[How to complete this task]:
In the records below, repeat exactly the lines between the line holding "Red Hat Enterprise Linux Server 3 x86_" and the line holding "house wall. The filigree design ensures", inclusive, and drop the pictures.

Page-level text extractions

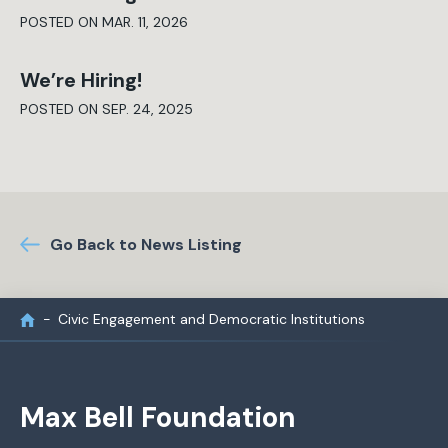
POSTED ON MAR. 11, 2026
We’re Hiring!
POSTED ON SEP. 24, 2025
Go Back to News Listing
Civic Engagement and Democratic Institutions
Max Bell Foundation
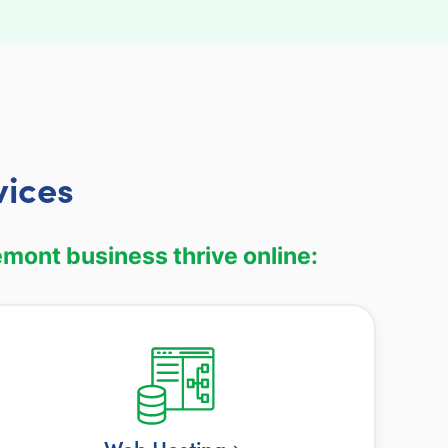
vices
mont business thrive online:
Web Hosting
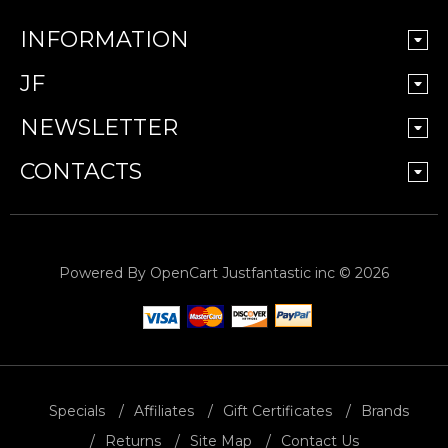
INFORMATION
JF
NEWSLETTER
CONTACTS
Powered By
OpenCart
Justfantastic inc © 2026
Specials
Affiliates
Gift Certificates
Brands
Returns
Site Map
Contact Us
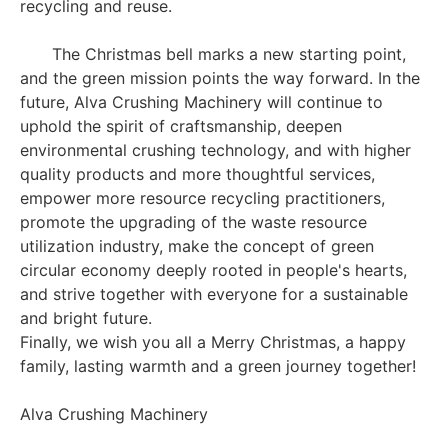
recycling and reuse.
The Christmas bell marks a new starting point,
and the green mission points the way forward. In the
future, Alva Crushing Machinery will continue to
uphold the spirit of craftsmanship, deepen
environmental crushing technology, and with higher
quality products and more thoughtful services,
empower more resource recycling practitioners,
promote the upgrading of the waste resource
utilization industry, make the concept of green
circular economy deeply rooted in people's hearts,
and strive together with everyone for a sustainable
and bright future.
Finally, we wish you all a Merry Christmas, a happy
family, lasting warmth and a green journey together!
Alva Crushing Machinery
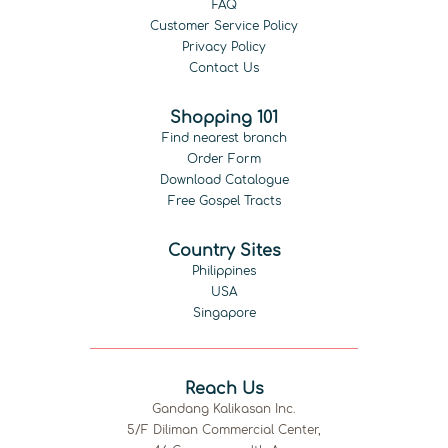
FAQ
Customer Service Policy
Privacy Policy
Contact Us
Shopping 101
Find nearest branch
Order Form
Download Catalogue
Free Gospel Tracts
Country Sites
Philippines
USA
Singapore
Reach Us
Gandang Kalikasan Inc.
5/F Diliman Commercial Center,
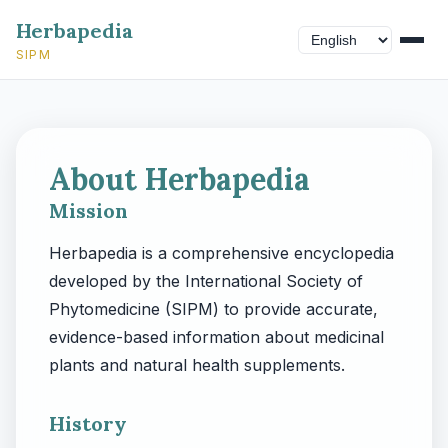
Herbapedia
SIPM
About Herbapedia
Mission
Herbapedia is a comprehensive encyclopedia
developed by the International Society of
Phytomedicine (SIPM) to provide accurate,
evidence-based information about medicinal
plants and natural health supplements.
History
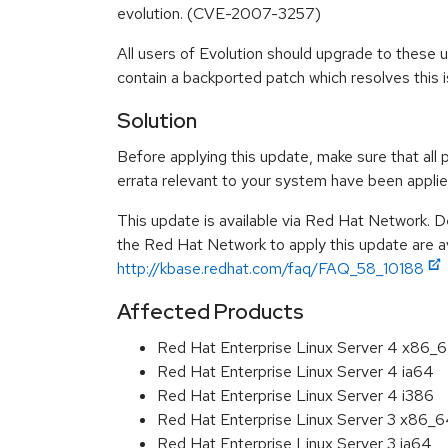
evolution. (CVE-2007-3257)
All users of Evolution should upgrade to these
contain a backported patch which resolves this i
Solution
Before applying this update, make sure that all 
errata relevant to your system have been applie
This update is available via Red Hat Network. D
the Red Hat Network to apply this update are av
http://kbase.redhat.com/faq/FAQ_58_10188
Affected Products
Red Hat Enterprise Linux Server 4 x86_
Red Hat Enterprise Linux Server 4 ia64
Red Hat Enterprise Linux Server 4 i386
Red Hat Enterprise Linux Server 3 x86_
Red Hat Enterprise Linux Server 3 ia64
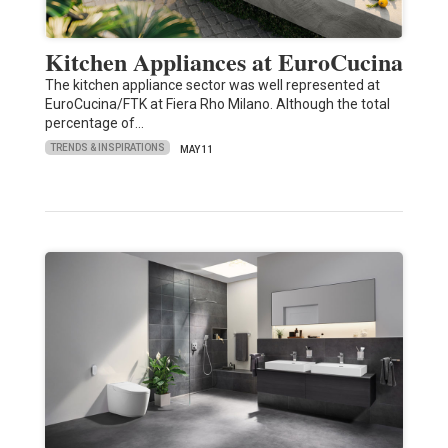
Kitchen Appliances at EuroCucina
The kitchen appliance sector was well represented at
EuroCucina/FTK at Fiera Rho Milano. Although the total
percentage of…
TRENDS & INSPIRATIONS
MAY 11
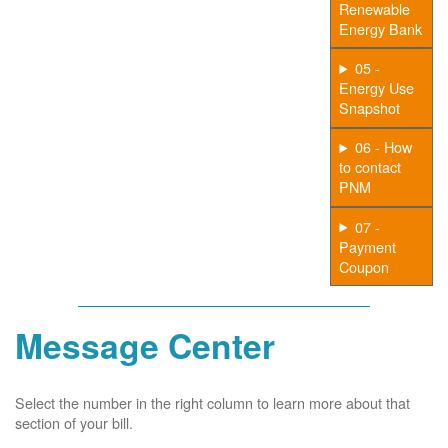
Renewable
Energy Bank
05 -
Energy Use
Snapshot
06 - How
to contact
PNM
07 -
Payment
Coupon
Message Center
Select the number in the right column to learn more about that
section of your bill.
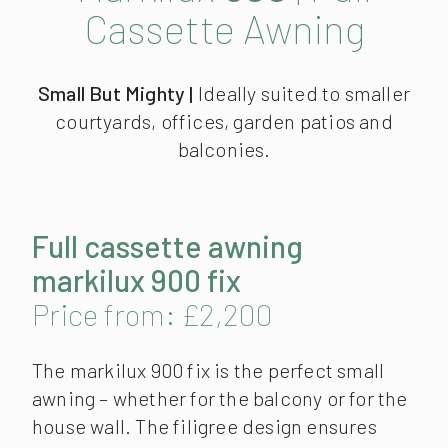
Cassette Awning
Small But Mighty |
Ideally suited to smaller
courtyards, offices, garden patios and
balconies.
Full cassette awning
markilux 900 fix
Price from: £2,200
The markilux 900 fix is the perfect small
awning – whether for the balcony or for the
house wall. The filigree design ensures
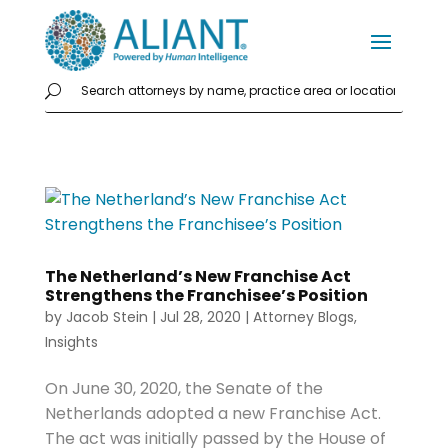
The Netherland’s New Franchise Act
Strengthens the Franchisee’s Position
by
Jacob Stein
|
Jul 28, 2020
|
Attorney Blogs
,
Insights
On June 30, 2020, the Senate of the
Netherlands adopted a new Franchise Act.
The act was initially passed by the House of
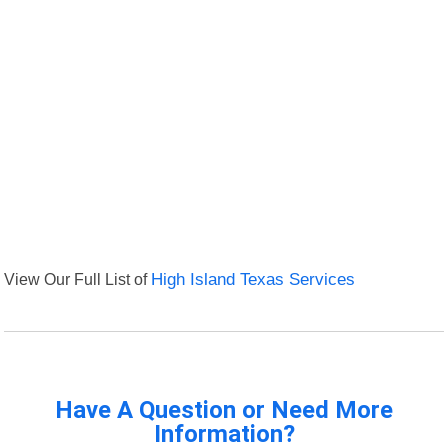
View Our Full List of
High Island Texas Services
Have A Question or Need More
Information?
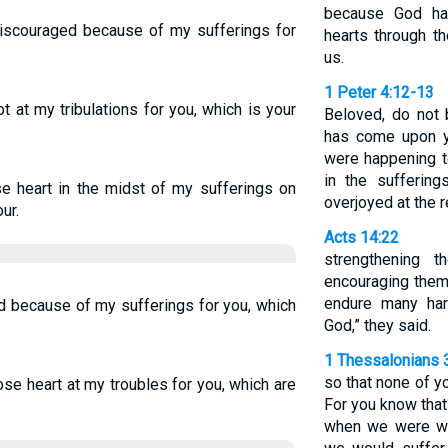
because God ha
discouraged because of my sufferings for
hearts through t
us.
1 Peter 4:12-13
t at my tribulations for you, which is your
Beloved, do not b
has come upon y
were happening to
in the sufferin
se heart in the midst of my sufferings on
overjoyed at the r
ur.
Acts 14:22
strengthening 
encouraging them 
endure many har
d because of my sufferings for you, which
God,” they said.
1 Thessalonians 
so that none of y
ose heart at my troubles for you, which are
For you know that
when we were wi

[Task output]:
Red Hat Enterprise Linux Server 3 x86_
Red Hat Enterprise Linux Server 3 ia64
Kitchen Appliances at EuroCucina
The kitchen appliance sector was well represented at
EuroCucina/FTK at Fiera Rho Milano. Although the total
percentage of…
TRENDS & INSPIRATIONS
MAY 11
Renewable
Energy Bank
05 -
Energy Use
Snapshot
06 - How
to contact
PNM
07 -
Payment
Coupon
Message Center
Select the number in the right column to learn more about that
section of your bill.
Cassette Awning
Small But Mighty |
Ideally suited to smaller
courtyards, offices, garden patios and
balconies.
Full cassette awning
markilux 900 fix
Price from: £2,200
The markilux 900 fix is the perfect small
awning – whether for the balcony or for the
house wall. The filigree design ensures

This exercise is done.